The private-equity market had a bumper 2005 and many industry insiders believe 2006 will be the year when Kohlberg Kravis Roberts's record for the largest leveraged buyout is finally beaten. It is now nearly 17 years since KKR bought the tobacco and food group RJR Nabisco for $25bn (£14bn), and traders are looking for a stock which could offer the private-equity industry an even bigger target.

Some traders are betting that Unilever, the Anglo-Dutch food and household products group, could be the target. "Something is going on with this company," one trader said. "Its free cash-flow yield of 9 per cent is high enough to support a buyout, the pension deficit is not big enough to scare anyone off and it trades on an undemanding 14 times earnings.

"The private-equity industry has the money to do it and the big players are doing more and more club deals. Unilever is a company that would be easy to divide up as well, as it trades in clearly defined units that would be easy to sell on as separate businesses. It would be a huge deal but it is not beyond the realms of possibility."

The global private-equity and venture-capital industry raised a record $262bn last year, according to the industry data provider Private Equity Intelligence, and this year it is expected to enjoy another strong year of fundraising and deal-making. Last year, the car rental company Hertz was bought by a consortium of private-equity bidders for $15.6bn, the second-largest private equity buyout after Nabisco.
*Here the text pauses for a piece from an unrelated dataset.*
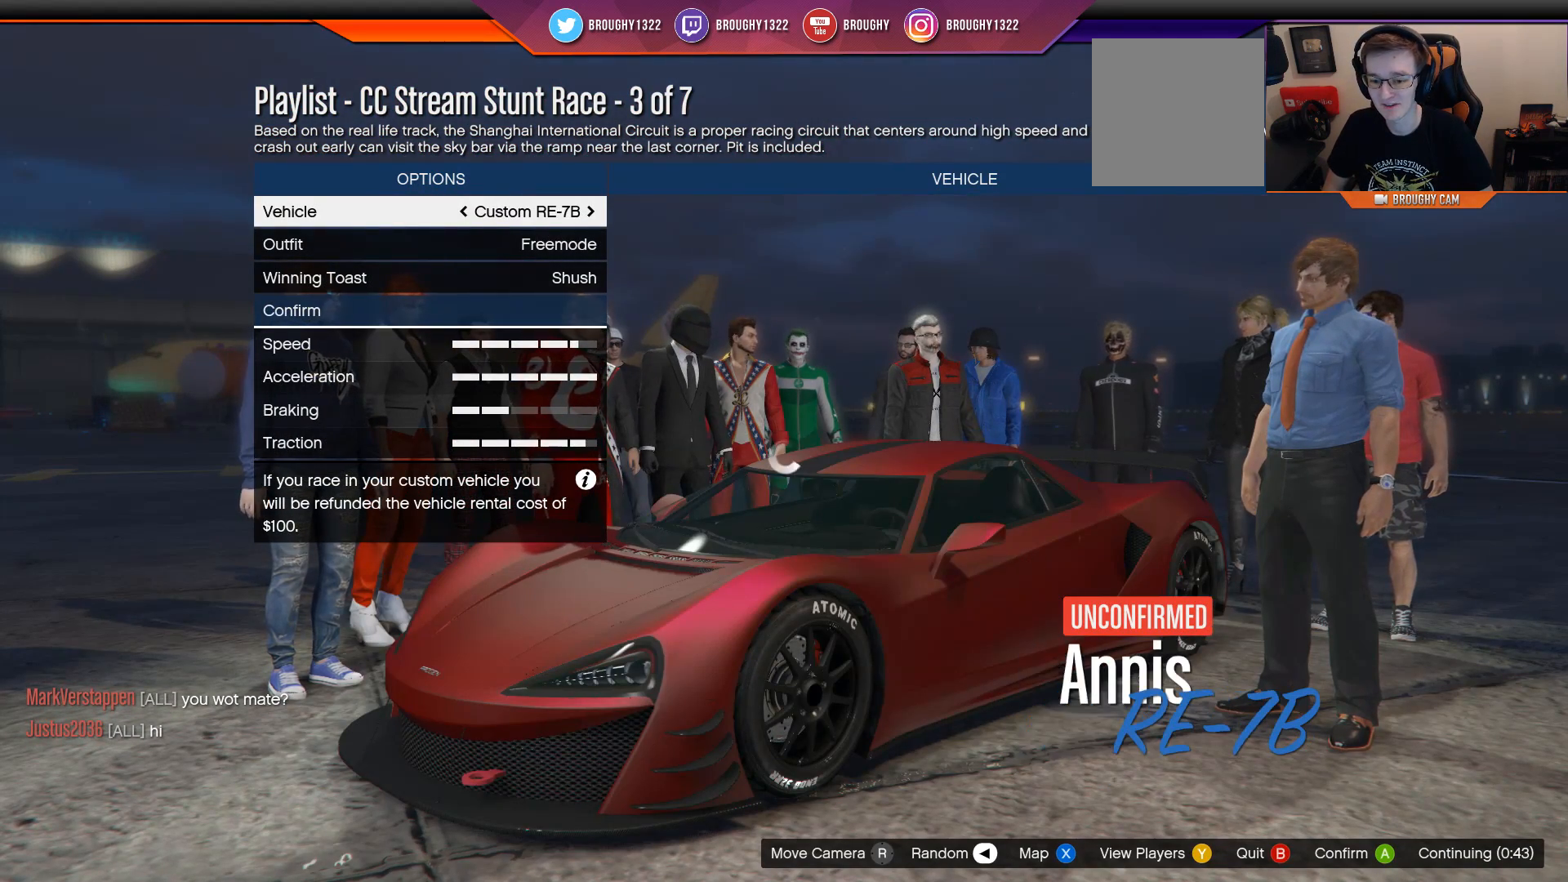
{"buttons": [], "left_stick": "right", "right_stick": "center", "events": [[67, "left_stick", "center"], [350, "left_stick", "right"]]}
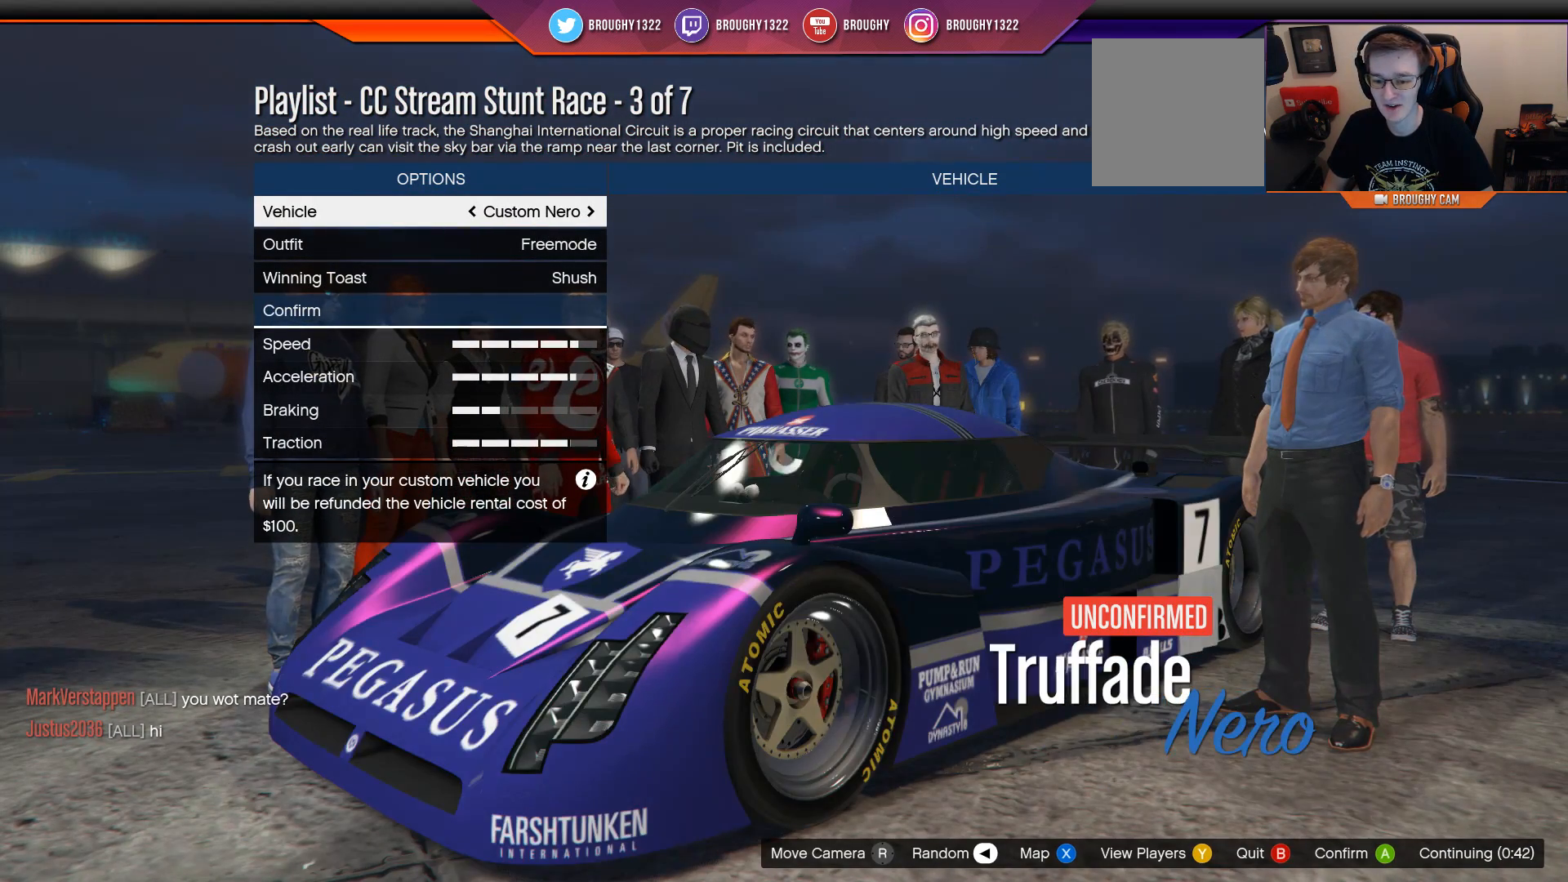
{"buttons": [], "left_stick": "left", "right_stick": "center", "events": [[117, "left_stick", "center"], [484, "left_stick", "left"]]}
Unilever was up 4p yesterday to close at 591p, giving the company an enterprise value including debt and equity of £25.3bn.

News of a profits warning from Cable & Wireless left traders wondering how tough its peers must be finding the UK market. BT Group, the UK's national telecoms carrier, fell 2.25p to close at 205.5p, but the impact of Cable & Wireless's announcement was felt the hardest at its smaller rivals, Thus and Colt Telecom. Colt fell 3p to close at 59.75p as the broker Bridgewell Securities advised clients to sell, while Thus closed 0.5p lower at 15p.

Even the mobile telecoms giant Vodafone was not immune from the Cable & Wireless fallout, dropping 2.75p to 118p. Rumours were rife that the chief executive Arun Sarin might be the next to leave the company after it was confirmed that his deputy, Sir Julian Horn-Smith, would leave at the annual meeting in July.

Some market chatter also suggested that Vodafone might bid for the Dutch group KPN, although analysts dismissed the chances of a bid at a time when the company's growth-through-acquisition strategy is being questioned by senior investors. Cable & Wireless finished down 12.25p at 102.25p.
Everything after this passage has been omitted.